ESG as a Measure of Accountability
Environmental, Social, and Governance considerations are no longer optional disclosures. They are part of how organisations are evaluated by investors, lenders, and the public. In the green energy sector, expectations around ESG are particularly high. Corporate relations help ensure that ESG communication remains grounded in actual practices.
This includes explaining workforce policies, safety standards, environmental safeguards, and governance structures without exaggeration. Clear and honest ESG communication supports accountability. It allows stakeholders to understand not only what a company aims to achieve, but how it manages trade-offs and constraints. Overstatement weakens trust, while measured disclosure strengthens it.
Managing Reputation in a Public-Facing Sector
As renewable projects expand across regions, companies operate closer to communities, industrial clusters, and sensitive ecosystems. Public perception has a direct impact on project continuity and stakeholder relationships.
Corporate relations supports responsible engagement by ensuring communication is timely, accurate, and balanced. This includes addressing concerns, correcting misinformation, and maintaining dialogue during periods of disruption.
In the green energy sector, reputation is shaped as much by how challenges are handled as by successful commissioning. A steady, transparent communication approach helps preserve credibility through both.
Internal Alignment Strengthens External Trust
External communication is only effective when it reflects internal clarity. Corporate relations also play an important role in aligning leadership, operations, and strategy around a shared narrative.
When teams understand how their work fits into the broader organisational direction, execution becomes more coherent. This alignment reduces inconsistencies and strengthens overall credibility. Internal clarity supports external trust. Stakeholders are quick to recognise when messaging is disconnected from execution.
Preparing for a More Evaluated Market
As India’s green energy sector grows, evaluation standards will become more rigorous. Global investors, multilateral institutions, and international partners expect structured disclosure and governance discipline.
Organisations that invest early in corporate relations capabilities are better prepared for this scrutiny. This includes systems for disclosure, stakeholder engagement, and crisis communication that are built into operations rather than assembled reactively. Corporate relations, when approached strategically, reduce long-term risk by improving predictability and resilience.
A Quiet but Defining Function
This year made one thing very clear: as the green energy sector scales, pressure reveals organisational maturity. Execution stress, regulatory movement, public scrutiny, and stakeholder expectations no longer operate in isolation; they converge. Organisations that lacked internal clarity or communication discipline struggled to maintain confidence. Those who had invested in structured corporate relations were better equipped to absorb volatility without losing credibility.
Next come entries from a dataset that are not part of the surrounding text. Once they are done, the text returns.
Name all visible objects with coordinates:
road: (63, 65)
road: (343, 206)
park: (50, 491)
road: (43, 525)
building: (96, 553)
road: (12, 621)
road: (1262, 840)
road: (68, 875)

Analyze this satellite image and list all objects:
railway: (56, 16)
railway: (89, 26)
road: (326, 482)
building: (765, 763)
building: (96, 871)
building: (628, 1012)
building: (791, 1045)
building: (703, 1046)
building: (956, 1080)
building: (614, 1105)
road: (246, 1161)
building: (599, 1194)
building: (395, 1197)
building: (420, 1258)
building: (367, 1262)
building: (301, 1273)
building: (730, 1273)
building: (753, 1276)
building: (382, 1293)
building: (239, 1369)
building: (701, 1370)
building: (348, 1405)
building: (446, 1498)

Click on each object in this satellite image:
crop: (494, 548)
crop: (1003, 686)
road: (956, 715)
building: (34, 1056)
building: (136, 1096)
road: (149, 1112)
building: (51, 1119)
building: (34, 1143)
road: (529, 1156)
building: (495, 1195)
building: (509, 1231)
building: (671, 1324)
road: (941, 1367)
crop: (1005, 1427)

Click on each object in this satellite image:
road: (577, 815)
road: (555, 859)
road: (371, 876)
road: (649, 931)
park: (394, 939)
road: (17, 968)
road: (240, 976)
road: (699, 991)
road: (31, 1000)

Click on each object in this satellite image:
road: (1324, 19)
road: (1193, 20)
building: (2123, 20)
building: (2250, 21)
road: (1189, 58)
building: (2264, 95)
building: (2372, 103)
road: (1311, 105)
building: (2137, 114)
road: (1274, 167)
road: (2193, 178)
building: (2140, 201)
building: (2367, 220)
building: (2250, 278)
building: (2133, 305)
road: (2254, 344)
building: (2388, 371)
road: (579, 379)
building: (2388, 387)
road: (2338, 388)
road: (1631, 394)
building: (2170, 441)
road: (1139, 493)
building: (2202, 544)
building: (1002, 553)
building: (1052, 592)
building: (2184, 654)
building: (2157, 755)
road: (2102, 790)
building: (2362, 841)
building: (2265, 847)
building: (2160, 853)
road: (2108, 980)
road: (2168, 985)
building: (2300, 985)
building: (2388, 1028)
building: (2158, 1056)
From my experience, corporate relations proved most critical not during moments of success, but during periods of uncertainty. The ability to communicate risk honestly, manage expectations without dilution, and remain consistent when conditions changed became a defining differentiator. This is where corporate relations moves beyond visibility and becomes a leadership function.
As India’s energy transition enters a more evaluated phase, the sector will increasingly distinguish between growth driven by momentum and growth sustained by trust. The organisations that lead the next decade will be those shaped by real execution pressure and capable of standing up to scrutiny with clarity and discipline. Corporate relations, in that context, will not amplify leadership; it will quietly determine it.